Directions
Every entry should come back exactly as written, minus the pictures.

Supplied information
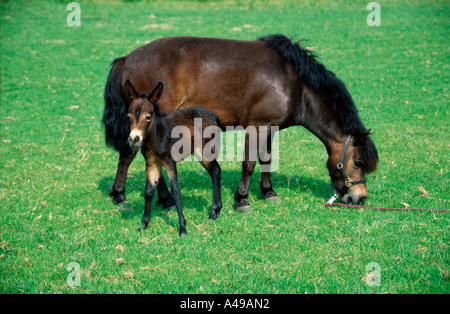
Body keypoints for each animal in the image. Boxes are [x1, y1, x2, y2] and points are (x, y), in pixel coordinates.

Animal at [103, 33, 380, 211]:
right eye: (357, 162)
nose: (361, 198)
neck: (296, 85)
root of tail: (126, 58)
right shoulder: (257, 127)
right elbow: (248, 164)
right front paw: (242, 199)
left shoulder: (271, 128)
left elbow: (266, 159)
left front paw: (268, 192)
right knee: (132, 154)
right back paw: (131, 197)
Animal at [125, 80, 223, 236]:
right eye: (128, 117)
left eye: (148, 117)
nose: (134, 139)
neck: (156, 138)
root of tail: (214, 116)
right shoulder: (152, 163)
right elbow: (148, 191)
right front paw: (143, 225)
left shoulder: (170, 162)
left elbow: (176, 191)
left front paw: (182, 228)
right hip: (199, 153)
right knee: (215, 171)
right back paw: (216, 211)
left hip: (206, 151)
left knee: (216, 170)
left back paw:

Exercise result
Body keypoints for each animal in the image. Boxes are [x1, y1, x2, y2] and points are (x, y), in pixel coordinates.

Animal at [103, 33, 380, 211]:
right eye: (357, 162)
nose: (361, 198)
neck: (296, 85)
root of tail: (126, 58)
right shoulder: (257, 127)
right elbow: (248, 164)
right front paw: (242, 199)
left shoulder: (271, 128)
left elbow: (266, 159)
left front paw: (268, 192)
right knee: (132, 154)
right back paw: (131, 197)
Animal at [125, 80, 223, 236]:
right eye: (128, 117)
left eye: (148, 117)
nose: (134, 139)
neck: (156, 138)
root of tail: (214, 116)
right shoulder: (152, 163)
right elbow: (148, 191)
right front paw: (143, 225)
left shoulder: (170, 162)
left elbow: (176, 191)
left front paw: (182, 228)
right hip: (199, 153)
right knee: (215, 171)
right back paw: (216, 211)
left hip: (206, 151)
left knee: (216, 170)
left back paw:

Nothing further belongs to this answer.